Evet. Ben inovasyonun biraz böyle pahalı ve ileri ülkelerin yaptığı temel araştırma-geliştirme faaliyetleri ile karıştırılmasından çekiniyorum açıkçası; bu daha ileri aşamanın işidir gibi görülmemeli. Aslında şöyle bakmamız lazım, bırakın inovasyon demeyelim, rekabet gücü diyelim. Kuruluşların rekabet gücüne ihtiyaçları var mı, yok mu? Yani onları benzerlerinden ayıran bir şeye ihtiyaçları var mı, yok mu? Altyapıyı herkese verdiğiniz zaman herkes ondan yararlanacak. Yani o pazarda belirli bir şirketin öne çıkması, pazar payını artırması için onun bir rekabet gücüne ihtiyacı var.

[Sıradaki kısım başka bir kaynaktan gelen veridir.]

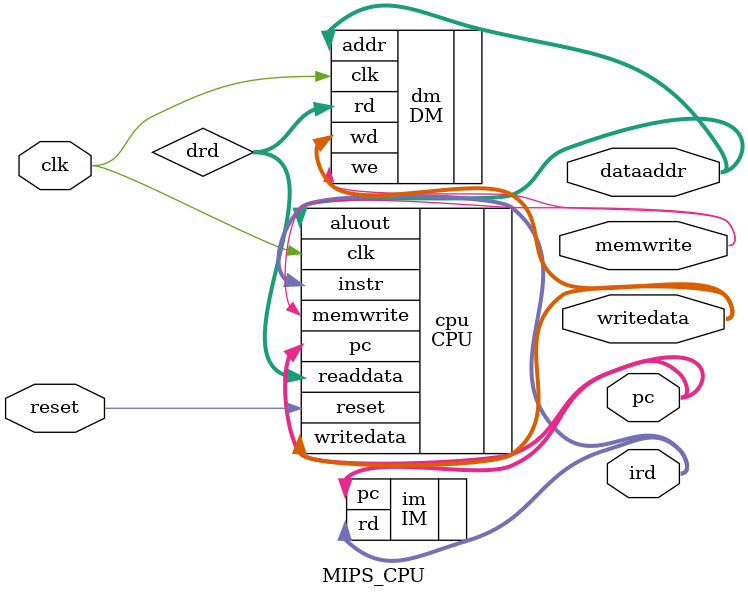
<source format=v>
`timescale 1ns / 1ps


module MIPS_CPU(input clk,input reset,
output [31:0] dataaddr,output [31:0] writedata,output memwrite,output [31:0] ird,output [31:0] pc);
	wire [31:0] drd;
	wire alusrc;
	wire jump;
	wire memtoreg;
	wire pcsrc;
	wire regdst;
	wire regwrite;
	DM dm(.addr(dataaddr), .wd(writedata), .we(memwrite), .clk(clk), .rd(drd));
	IM im(.pc(pc), .rd(ird)) ;
	CPU cpu(.clk(clk), .instr(ird), .readdata(drd), .reset(reset), .aluout(dataaddr), .memwrite(memwrite), .pc(pc), .writedata(writedata));
endmodule
</source>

Size katılıyorum, birçok kuruluş, birçok ülke taklitle yola çıkıyor zaten ve ondan sonra bir yerlere geliyor. Ama o taklit yaparken eğer ayakta kalabiliyorsa, başka bazı rekabet gücü unsurlarından yararlanarak ayakta kalabiliyor. Bir avantajı var. Bir şekilde belki ucuz maliyeti var, ucuz işçi çalıştırıyor, kapalı pazarda çalışıyor vs.
Şimdi bunların olmadığı ortamda rekabet gücü inovasyona mutlaka ihtiyaç gösterir ve bunu da öyle çok büyük, pahalı Ar-Ge çalışmaları falan olarak düşünmeyip, rekabet gücü yaratan herhangi bir yenilik, bir yeni üretim süreci veya yeni ürün diye anlamamız lazım, diye düşünüyorum.